BP Migas Siap Beri Keterangan
Desakan transparansi di sektor migas langsung direspons BP Migas. Kepala BP Migas R. Priyono mengatakan, pihaknya siap memberikan penjelasan kepada semua pihak termasuk KPK. “Kami belum tahu detail pertanyaannya, tapi pasti nanti kami jelaskan,” ujarnya.Menurut Priyono, industri migas memang memiliki karakter berbeda dengan sektor industri lain. Karena itu, perbedaan-perbedaan persepsi bisa memancing timbulnya ketidakjelasan, termasuk dalam hal mekanisme pengawasan dan kuangan.Meski demikian, Priyono mengakui, pengawasan terhadap cost recovery memang tidak mudah. Sebab, dalam aturan production sharing contract (PSC) lama, detail biaya apa saja yang bisa dimasukkan dalam mekanisme cost recovery tidak diatur secara jelas.
Hal itu menciptakan daerah abu-abu atau grey area. “Untuk kontrak saat ini, semua diperjelas,” katanya.Untuk itu, aturan mekanisme cost recovery yang ada dalam exhibit-C lembar PSC, sudah disempurnakan. Penyempurnaan tersebut melibatkan BPMigas, Ditjen Migas Departemen ESDM, serta BPK. “Kami sudah membentuk tim task force khusus untuk hal ini,” terangnya.Akhir pekan lalu Dirjen Migas Luluk Sumiarso mengatakan, BP Migas dan Menteri ESDM sudah mengeluarkan surat No 1431 tanggal 29 Februari 2008. Isinya menyatakan 17 item terkait cost recovery yang harus ditindaklanjuti. “Penghapusan 17 daftar itu tidak mengubah kontrak, tetapi mengatur grey area, sehingga bisa menjadi pedoman BP Migas dalam memberikan perizinan,” ujarnya.Dengan daftar negatif tersebut, KKKS tidak dapat membebankan 17 macam biaya itu ke dalam cost recovery.

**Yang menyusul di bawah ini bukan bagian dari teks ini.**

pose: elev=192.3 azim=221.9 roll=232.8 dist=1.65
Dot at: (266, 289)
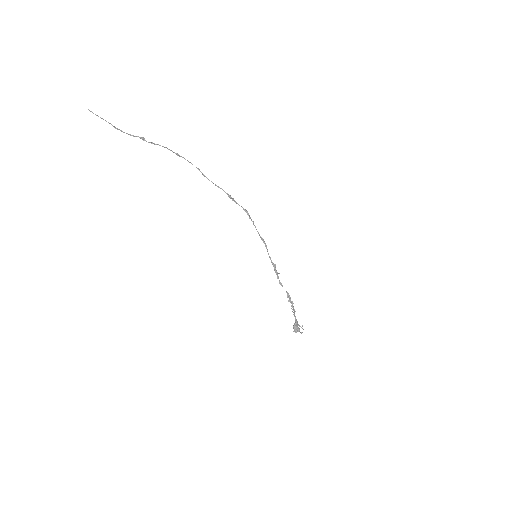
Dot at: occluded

Dengan demikian, beban cost recovery yang harus ditanggung pemerintah menjadi berkurang, dan pengelolaan sektor migas makin efisien.Ke-17 daftar item yang dihapus dari cost recovery tersebut adalah personal income tax, rugi penjualan rumah dan mobil pribadi; Pemberian long term incentive plan; Penggunaan ekspatriat tanpa RPTKA dan IKTA; Biaya konsultan hukum yang tidak terkait; tax consultant fee; biaya pemasaran migas bagi KKKS yang timbul karena kesalahan yang disengaja; biaya public relation tanpa daftar penerima manfaat.Selanjutnya, biaya community development; dana site restoration; technical training untuk ekspatriat; biaya merger atau akuisisi; biaya bunga atas pinjaman; PPH pihak ketiga; pengadaan barang dan jasa lebih besar dari AFE (perhitungan ulang BP Migas); surplus material yang berlebihan; aset yang sudah PIS, tapi tidak berfungsi; dan transaksi dengan affiliates parties yang merugikan negara.